Saímos de Samil com Paredes de Coura como destino. A viagem até lá foi pelos caminhos mais profundos de Portugal. Chegando ao destino encontrámos outra dificuldade, faltavam indicações para o recinto do festival.

À entrada, pó e mais pó!!


Para quem se quisesse aventurar no stage diving, era só deixar-se levar e confiar em quem estava lá em baixo.
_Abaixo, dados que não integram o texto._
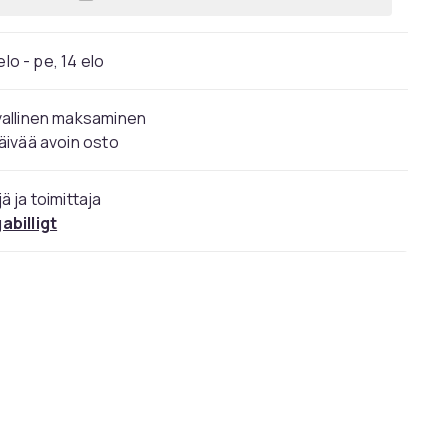
Lisää Neliö aurinkolasit läpinäkyvät
elo - pe, 14 elo
vallinen maksaminen
äivää avoin osto
ä ja toimittaja
abilligt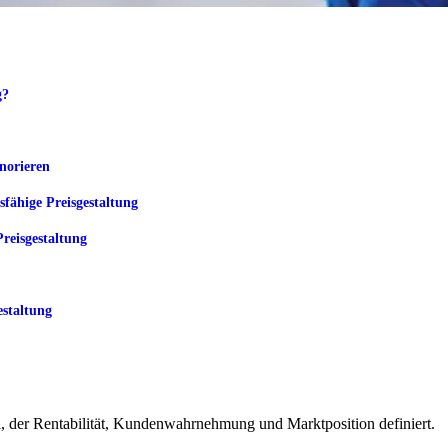
g?
gnorieren
sfähige Preisgestaltung
Preisgestaltung
estaltung
el, der Rentabilität, Kundenwahrnehmung und Marktposition definiert.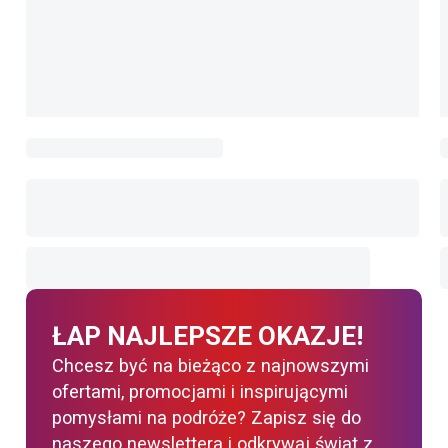
ŁAP NAJLEPSZE OKAZJE!
Chcesz być na bieżąco z najnowszymi
ofertami, promocjami i inspirującymi
pomysłami na podróże? Zapisz się do
naszego newslettera i odkrywaj świat z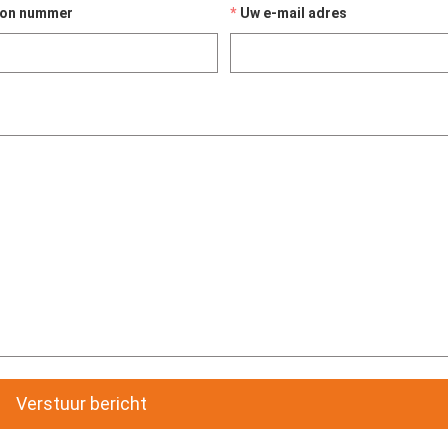
oon nummer
Uw e-mail adres
Verstuur bericht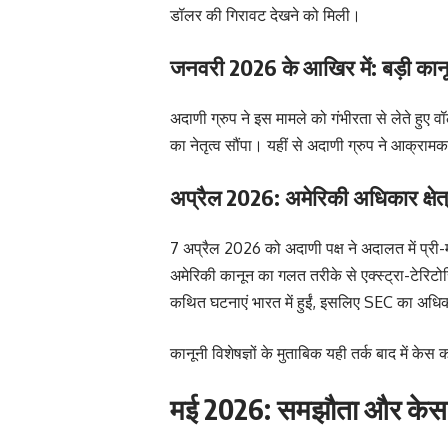
डॉलर की गिरावट देखने को मिली।
जनवरी 2026 के आखिर में: बड़ी कानू
अदाणी ग्रुप ने इस मामले को गंभीरता से लेते हुए 
का नेतृत्व सौंपा। यहीं से अदाणी ग्रुप ने आक्र
अप्रैल 2026: अमेरिकी अधिकार क्षेत
7 अप्रैल 2026 को अदाणी पक्ष ने अदालत में प्री
अमेरिकी कानून का गलत तरीके से एक्स्ट्रा-टेरिटो
कथित घटनाएं भारत में हुईं, इसलिए SEC का अधिका
कानूनी विशेषज्ञों के मुताबिक यही तर्क बाद में क
मई 2026: समझौता और केस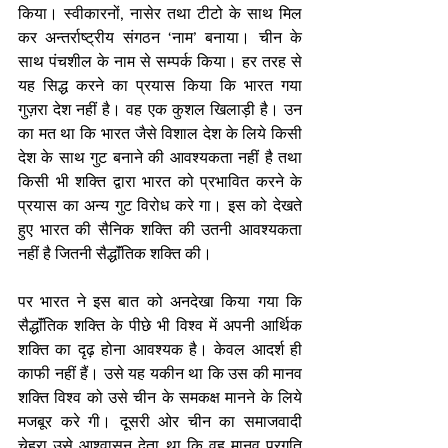
किया। स्वीकारनों, नासेर तथा टीटो के साथ मिल 
कर अन्तर्राष्ट्रीय संगठन ‘नाम’ बनाया। चीन के 
साथ पंचशील के नाम से सम्पर्क किया। हर तरह से 
यह सिद्ध करने का प्रयास किया कि भारत गया 
गुज़रा देश नहीं है। वह एक कुशल खिलाड़ी है। उन 
का मत था कि भारत जैसे विशाल देश के लिये किसी 
देश के साथ गुट बनाने की आवश्यकता नहीं है तथा 
किसी भी शक्ति द्वारा भारत को प्रभावित करने के 
प्रयास का अन्य गुट विरोध करे गा। इस को देखते 
हुए भारत की सैनिक शक्ति की उतनी आवश्यकता 
नहीं है जितनी सैद्धाॅंतिक शक्ति की। 
पर भारत ने इस बात को अनदेखा किया गया कि 
सैद्धाॅंतिक शक्ति के पीछे भी विश्व में अपनी आर्थिक 
शक्ति का दृढ़ होना आवश्यक है। केवल आदर्श ही 
काफी नहीं हैं। उसे यह यकीन था कि उस की मानव 
शक्ति विश्व को उसे चीन के समकक्ष मानने के लिये 
मजबूर करे गी। दूसरी ओर चीन का समाजवादी 
चेहरा उसे आश्वासन देता था कि वह मानव प्रगति 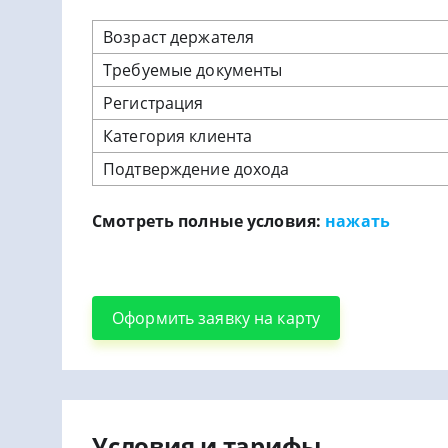
Возраст держателя
Требуемые документы
Регистрация
Категория клиента
Подтверждение дохода
Смотреть полные условия:
нажать
Оформить заявку на карту
Условия и тарифы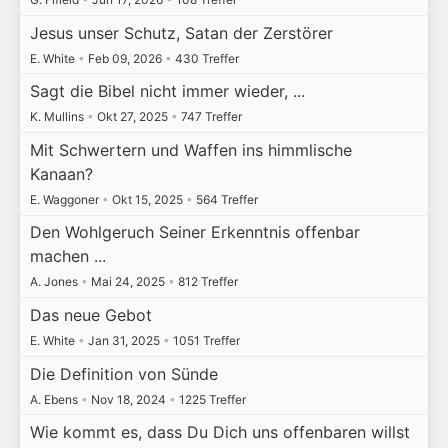
Jesus unser Schutz, Satan der Zerstörer
E. White
•
Feb 09, 2026
•
430 Treffer
Sagt die Bibel nicht immer wieder, ...
K. Mullins
•
Okt 27, 2025
•
747 Treffer
Mit Schwertern und Waffen ins himmlische
Kanaan?
E. Waggoner
•
Okt 15, 2025
•
564 Treffer
Den Wohlgeruch Seiner Erkenntnis offenbar
machen ...
A. Jones
•
Mai 24, 2025
•
812 Treffer
Das neue Gebot
E. White
•
Jan 31, 2025
•
1051 Treffer
Die Definition von Sünde
A. Ebens
•
Nov 18, 2024
•
1225 Treffer
Wie kommt es, dass Du Dich uns offenbaren willst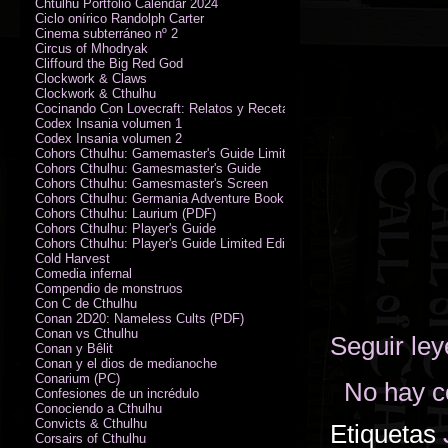
Chtulhu Portfolio Calendar 2024
Ciclo onírico Randolph Carter
Cinema subterráneo nº 2
Circus of Mhodryak
Cliffourd the Big Red God
Clockwork & Claws
Clockwork & Cthulhu
Cocinando Con Lovecraft: Relatos y Recetas de Humor Sobrenatural
Codex Insania volumen 1
Codex Insania volumen 2
Cohors Cthulhu: Gamemaster's Guide Limited Edition
Cohors Cthulhu: Gamesmaster's Guide
Cohors Cthulhu: Gamesmaster's Screen
Cohors Cthulhu: Germania Adventure Book
Cohors Cthulhu: Laurium (PDF)
Cohors Cthulhu: Player's Guide
Cohors Cthulhu: Player's Guide Limited Edition
Cold Harvest
Comedia infernal
Compendio de monstruos
Con C de Cthulhu
Conan 2D20: Nameless Cults (PDF)
Conan vs Cthulhu
Seguir le
Conan y Bêlit
Conan y el dios de medianoche
Conarium (PC)
No hay c
Confesiones de un incrédulo
Conociendo a Cthulhu
Convicts & Cthulhu
Etiquetas
Corsairs of Cthulhu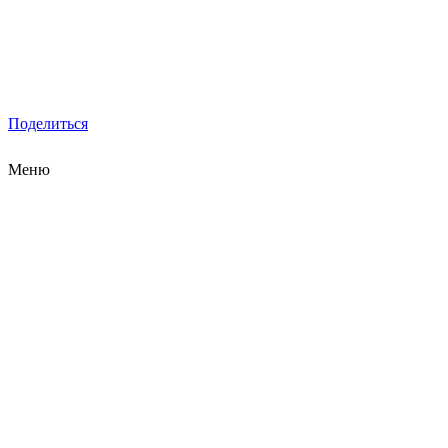
Поделиться
Меню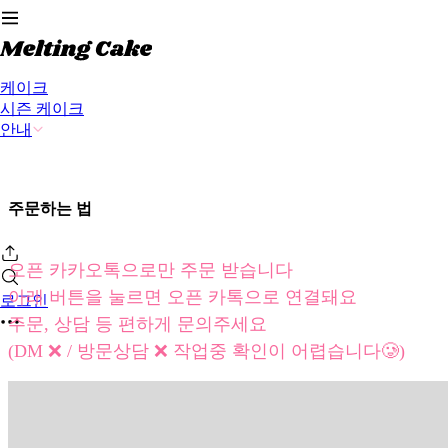
케이크
시즌 케이크
안내
주문하는 법
오픈 카카오톡으로만 주문 받습니다
아래 버튼을 눌르면 오픈 카톡으로 연결돼요
로그인
주문, 상담 등 편하게 문의주세요
(DM ❌ / 방문상담 ❌ 작업중 확인이 어렵습니다🥲)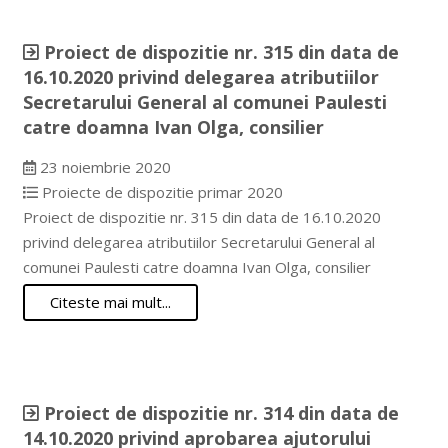
Proiect de dispozitie nr. 315 din data de
16.10.2020 privind delegarea atributiilor
Secretarului General al comunei Paulesti
catre doamna Ivan Olga, consilier
23 noiembrie 2020
Proiecte de dispozitie primar 2020
Proiect de dispozitie nr. 315 din data de 16.10.2020
privind delegarea atributiilor Secretarului General al
comunei Paulesti catre doamna Ivan Olga, consilier
Citeste mai mult...
Proiect de dispozitie nr. 314 din data de
14.10.2020 privind aprobarea ajutorului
Sem ajuda de telemóveis, encontrámos uns sapatos rotos familiares, era mesmo ele, a careca mais sexy da Di Ji Ta (a.k.a. ATA) e que após ter "sondado" a baixista, concluiu que não valia a pena a investida.




O recinto é fabuloso. Mais pequeno do que os outros festivais que já conhecemos, ambiente mais tranquilo e agradável. O palco está localizado numa zona fantástica, proporcionando um "anfiteatro" natural, com o rio e uma imensidão de árvores como cenário.






O wok mais detestável de sempre foi comido aqui (aliás, não o conseguimos comer).



Fizemos novamente o caminho até à localidade pitoresca de Paredes do Coura (1km, 1,5Km, vá!), para voltarmos à Romântica (onde já tínhamos comido uma bela pizza ao "lanche"), a espera foi exagerada mas valeu a pena pelo maravilhoso camarão grelhado.



Sem máquina, sem registos e sem dinheiro, ouvimos os Pulp. Foram fantásticos e não houve "fretes", o Jarvis dialogou com o público, sempre com grande nível e com o seu característico "sotaque".

Eram 03h00 e colocava-se a questão: dormir numa pousada mais próxima ou aventuramo-nos por 380 km.
Resultado: o "fraquinho" fez o percurso mais fácil e a "resistente" o mais difícil, até às 07h00 da manhã. Mas admitamos, conduzir aquela bomba é um descanso (comparado com os papa-reformas que vemos por aí)!